%%
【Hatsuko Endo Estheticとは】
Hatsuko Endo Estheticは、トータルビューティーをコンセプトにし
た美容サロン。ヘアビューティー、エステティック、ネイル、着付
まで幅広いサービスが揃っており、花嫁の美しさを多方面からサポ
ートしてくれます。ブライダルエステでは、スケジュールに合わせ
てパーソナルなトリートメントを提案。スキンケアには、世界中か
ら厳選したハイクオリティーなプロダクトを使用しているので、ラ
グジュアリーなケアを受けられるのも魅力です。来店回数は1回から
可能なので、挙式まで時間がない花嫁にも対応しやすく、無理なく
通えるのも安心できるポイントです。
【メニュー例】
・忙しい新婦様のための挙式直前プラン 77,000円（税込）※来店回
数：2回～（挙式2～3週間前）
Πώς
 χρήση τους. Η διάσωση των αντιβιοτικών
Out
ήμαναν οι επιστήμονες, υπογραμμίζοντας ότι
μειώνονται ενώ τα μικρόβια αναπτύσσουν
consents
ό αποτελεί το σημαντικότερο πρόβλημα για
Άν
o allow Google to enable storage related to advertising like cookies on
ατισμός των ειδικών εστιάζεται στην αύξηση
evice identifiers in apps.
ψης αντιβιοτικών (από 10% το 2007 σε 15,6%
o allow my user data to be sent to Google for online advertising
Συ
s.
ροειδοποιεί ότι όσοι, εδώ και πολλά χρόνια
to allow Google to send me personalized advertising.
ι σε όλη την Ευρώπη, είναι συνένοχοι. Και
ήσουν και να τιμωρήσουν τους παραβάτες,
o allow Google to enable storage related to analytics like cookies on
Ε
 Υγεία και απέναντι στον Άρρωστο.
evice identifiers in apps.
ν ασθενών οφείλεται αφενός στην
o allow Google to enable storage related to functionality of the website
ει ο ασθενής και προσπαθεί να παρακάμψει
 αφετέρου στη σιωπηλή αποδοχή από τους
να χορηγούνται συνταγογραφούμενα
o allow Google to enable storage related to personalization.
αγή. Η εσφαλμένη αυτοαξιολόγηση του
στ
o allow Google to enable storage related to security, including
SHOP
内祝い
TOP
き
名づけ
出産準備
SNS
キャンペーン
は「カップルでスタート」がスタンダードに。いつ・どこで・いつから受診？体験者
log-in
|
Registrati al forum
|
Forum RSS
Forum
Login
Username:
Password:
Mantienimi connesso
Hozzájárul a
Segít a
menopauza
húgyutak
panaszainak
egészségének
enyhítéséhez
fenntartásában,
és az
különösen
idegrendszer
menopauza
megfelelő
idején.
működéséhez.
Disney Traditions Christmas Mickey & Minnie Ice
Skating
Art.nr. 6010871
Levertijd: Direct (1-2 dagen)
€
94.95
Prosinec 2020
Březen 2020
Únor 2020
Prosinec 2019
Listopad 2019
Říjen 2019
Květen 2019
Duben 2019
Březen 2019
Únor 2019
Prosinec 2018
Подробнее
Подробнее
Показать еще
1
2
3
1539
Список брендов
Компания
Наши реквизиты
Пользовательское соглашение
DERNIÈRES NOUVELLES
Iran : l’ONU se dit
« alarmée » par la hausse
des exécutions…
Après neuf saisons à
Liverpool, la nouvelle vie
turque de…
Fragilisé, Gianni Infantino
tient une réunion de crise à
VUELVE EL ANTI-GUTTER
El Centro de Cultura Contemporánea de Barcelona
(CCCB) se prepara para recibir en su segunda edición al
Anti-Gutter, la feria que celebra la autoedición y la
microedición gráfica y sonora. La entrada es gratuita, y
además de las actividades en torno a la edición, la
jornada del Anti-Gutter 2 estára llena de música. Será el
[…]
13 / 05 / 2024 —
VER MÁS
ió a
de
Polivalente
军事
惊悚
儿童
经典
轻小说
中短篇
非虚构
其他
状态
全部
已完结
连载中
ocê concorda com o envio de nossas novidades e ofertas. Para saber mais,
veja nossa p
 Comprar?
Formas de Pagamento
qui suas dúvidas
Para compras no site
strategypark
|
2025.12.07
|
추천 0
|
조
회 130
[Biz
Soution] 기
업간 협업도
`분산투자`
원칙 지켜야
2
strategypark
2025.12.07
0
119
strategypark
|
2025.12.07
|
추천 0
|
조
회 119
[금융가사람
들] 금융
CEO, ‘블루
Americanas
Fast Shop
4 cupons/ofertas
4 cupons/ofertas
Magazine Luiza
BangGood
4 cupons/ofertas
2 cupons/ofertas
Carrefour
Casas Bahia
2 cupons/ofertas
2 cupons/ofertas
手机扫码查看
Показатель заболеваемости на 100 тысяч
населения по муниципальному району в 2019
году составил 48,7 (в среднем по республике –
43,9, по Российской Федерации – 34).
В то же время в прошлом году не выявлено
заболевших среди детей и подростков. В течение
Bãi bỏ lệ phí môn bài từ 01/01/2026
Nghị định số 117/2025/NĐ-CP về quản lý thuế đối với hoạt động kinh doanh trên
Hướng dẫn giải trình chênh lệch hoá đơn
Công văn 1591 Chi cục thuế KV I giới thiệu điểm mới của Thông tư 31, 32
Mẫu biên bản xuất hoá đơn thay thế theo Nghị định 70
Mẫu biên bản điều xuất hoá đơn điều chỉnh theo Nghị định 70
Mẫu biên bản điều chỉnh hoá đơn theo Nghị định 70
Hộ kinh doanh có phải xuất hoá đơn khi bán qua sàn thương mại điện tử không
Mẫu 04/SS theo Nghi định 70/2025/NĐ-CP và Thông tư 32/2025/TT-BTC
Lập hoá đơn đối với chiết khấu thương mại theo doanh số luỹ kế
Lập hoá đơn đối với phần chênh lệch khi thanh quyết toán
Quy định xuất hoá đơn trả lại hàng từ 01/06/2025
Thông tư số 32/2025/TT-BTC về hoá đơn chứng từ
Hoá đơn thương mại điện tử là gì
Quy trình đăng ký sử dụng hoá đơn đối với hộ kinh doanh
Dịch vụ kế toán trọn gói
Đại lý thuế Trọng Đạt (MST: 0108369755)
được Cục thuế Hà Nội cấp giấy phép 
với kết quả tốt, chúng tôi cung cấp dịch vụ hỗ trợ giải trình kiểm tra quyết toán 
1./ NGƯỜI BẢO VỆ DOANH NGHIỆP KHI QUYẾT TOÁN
%%
WHAT TO PRODUCE ->
Each entry in the data should be restated exactly as it was written.

TASK ANSWER ->
【Hatsuko Endo Estheticとは】
Hatsuko Endo Estheticは、トータルビューティーをコンセプトにし
た美容サロン。ヘアビューティー、エステティック、ネイル、着付
まで幅広いサービスが揃っており、花嫁の美しさを多方面からサポ
ートしてくれます。ブライダルエステでは、スケジュールに合わせ
てパーソナルなトリートメントを提案。スキンケアには、世界中か
ら厳選したハイクオリティーなプロダクトを使用しているので、ラ
グジュアリーなケアを受けられるのも魅力です。来店回数は1回から
可能なので、挙式まで時間がない花嫁にも対応しやすく、無理なく
通えるのも安心できるポイントです。
【メニュー例】
・忙しい新婦様のための挙式直前プラン 77,000円（税込）※来店回
数：2回～（挙式2～3週間前）
Πώς
 χρήση τους. Η διάσωση των αντιβιοτικών
Out
ήμαναν οι επιστήμονες, υπογραμμίζοντας ότι
μειώνονται ενώ τα μικρόβια αναπτύσσουν
consents
ό αποτελεί το σημαντικότερο πρόβλημα για
Άν
o allow Google to enable storage related to advertising like cookies on
ατισμός των ειδικών εστιάζεται στην αύξηση
evice identifiers in apps.
ψης αντιβιοτικών (από 10% το 2007 σε 15,6%
o allow my user data to be sent to Google for online advertising
Συ
s.
ροειδοποιεί ότι όσοι, εδώ και πολλά χρόνια
to allow Google to send me personalized advertising.
ι σε όλη την Ευρώπη, είναι συνένοχοι. Και
ήσουν και να τιμωρήσουν τους παραβάτες,
o allow Google to enable storage related to analytics like cookies on
Ε
 Υγεία και απέναντι στον Άρρωστο.
evice identifiers in apps.
ν ασθενών οφείλεται αφενός στην
o allow Google to enable storage related to functionality of the website
ει ο ασθενής και προσπαθεί να παρακάμψει
 αφετέρου στη σιωπηλή αποδοχή από τους
να χορηγούνται συνταγογραφούμενα
o allow Google to enable storage related to personalization.
αγή. Η εσφαλμένη αυτοαξιολόγηση του
στ
o allow Google to enable storage related to security, including
SHOP
内祝い
TOP
き
名づけ
出産準備
SNS
キャンペーン
は「カップルでスタート」がスタンダードに。いつ・どこで・いつから受診？体験者
log-in
|
Registrati al forum
|
Forum RSS
Forum
Login
Username:
Password:
Mantienimi connesso
Hozzájárul a
Segít a
menopauza
húgyutak
panaszainak
egészségének
enyhítéséhez
fenntartásában,
és az
különösen
idegrendszer
menopauza
megfelelő
idején.
működéséhez.
Disney Traditions Christmas Mickey & Minnie Ice
Skating
Art.nr. 6010871
Levertijd: Direct (1-2 dagen)
€
94.95
Prosinec 2020
Březen 2020
Únor 2020
Prosinec 2019
Listopad 2019
Říjen 2019
Květen 2019
Duben 2019
Březen 2019
Únor 2019
Prosinec 2018
Подробнее
Подробнее
Показать еще
1
2
3
1539
Список брендов
Компания
Наши реквизиты
Пользовательское соглашение
DERNIÈRES NOUVELLES
Iran : l’ONU se dit
« alarmée » par la hausse
des exécutions…
Après neuf saisons à
Liverpool, la nouvelle vie
turque de…
Fragilisé, Gianni Infantino
tient une réunion de crise à
VUELVE EL ANTI-GUTTER
El Centro de Cultura Contemporánea de Barcelona
(CCCB) se prepara para recibir en su segunda edición al
Anti-Gutter, la feria que celebra la autoedición y la
microedición gráfica y sonora. La entrada es gratuita, y
además de las actividades en torno a la edición, la
jornada del Anti-Gutter 2 estára llena de música. Será el
[…]
13 / 05 / 2024 —
VER MÁS
ió a
de
Polivalente
军事
惊悚
儿童
经典
轻小说
中短篇
非虚构
其他
状态
全部
已完结
连载中
ocê concorda com o envio de nossas novidades e ofertas. Para saber mais,
veja nossa p
 Comprar?
Formas de Pagamento
qui suas dúvidas
Para compras no site
strategypark
|
2025.12.07
|
추천 0
|
조
회 130
[Biz
Soution] 기
업간 협업도
`분산투자`
원칙 지켜야
2
strategypark
2025.12.07
0
119
strategypark
|
2025.12.07
|
추천 0
|
조
회 119
[금융가사람
들] 금융
CEO, ‘블루
Americanas
Fast Shop
4 cupons/ofertas
4 cupons/ofertas
Magazine Luiza
BangGood
4 cupons/ofertas
2 cupons/ofertas
Carrefour
Casas Bahia
2 cupons/ofertas
2 cupons/ofertas
手机扫码查看
Показатель заболеваемости на 100 тысяч
населения по муниципальному району в 2019
году составил 48,7 (в среднем по республике –
43,9, по Российской Федерации – 34).
В то же время в прошлом году не выявлено
заболевших среди детей и подростков. В течение
Bãi bỏ lệ phí môn bài từ 01/01/2026
Nghị định số 117/2025/NĐ-CP về quản lý thuế đối với hoạt động kinh doanh trên
Hướng dẫn giải trình chênh lệch hoá đơn
Công văn 1591 Chi cục thuế KV I giới thiệu điểm mới của Thông tư 31, 32
Mẫu biên bản xuất hoá đơn thay thế theo Nghị định 70
Mẫu biên bản điều xuất hoá đơn điều chỉnh theo Nghị định 70
Mẫu biên bản điều chỉnh hoá đơn theo Nghị định 70
Hộ kinh doanh có phải xuất hoá đơn khi bán qua sàn thương mại điện tử không
Mẫu 04/SS theo Nghi định 70/2025/NĐ-CP và Thông tư 32/2025/TT-BTC
Lập hoá đơn đối với chiết khấu thương mại theo doanh số luỹ kế
Lập hoá đơn đối với phần chênh lệch khi thanh quyết toán
Quy định xuất hoá đơn trả lại hàng từ 01/06/2025
Thông tư số 32/2025/TT-BTC về hoá đơn chứng từ
Hoá đơn thương mại điện tử là gì
Quy trình đăng ký sử dụng hoá đơn đối với hộ kinh doanh
Dịch vụ kế toán trọn gói
Đại lý thuế Trọng Đạt (MST: 0108369755)
được Cục thuế Hà Nội cấp giấy phép 
với kết quả tốt, chúng tôi cung cấp dịch vụ hỗ trợ giải trình kiểm tra quyết toán 
1./ NGƯỜI BẢO VỆ DOANH NGHIỆP KHI QUYẾT TOÁN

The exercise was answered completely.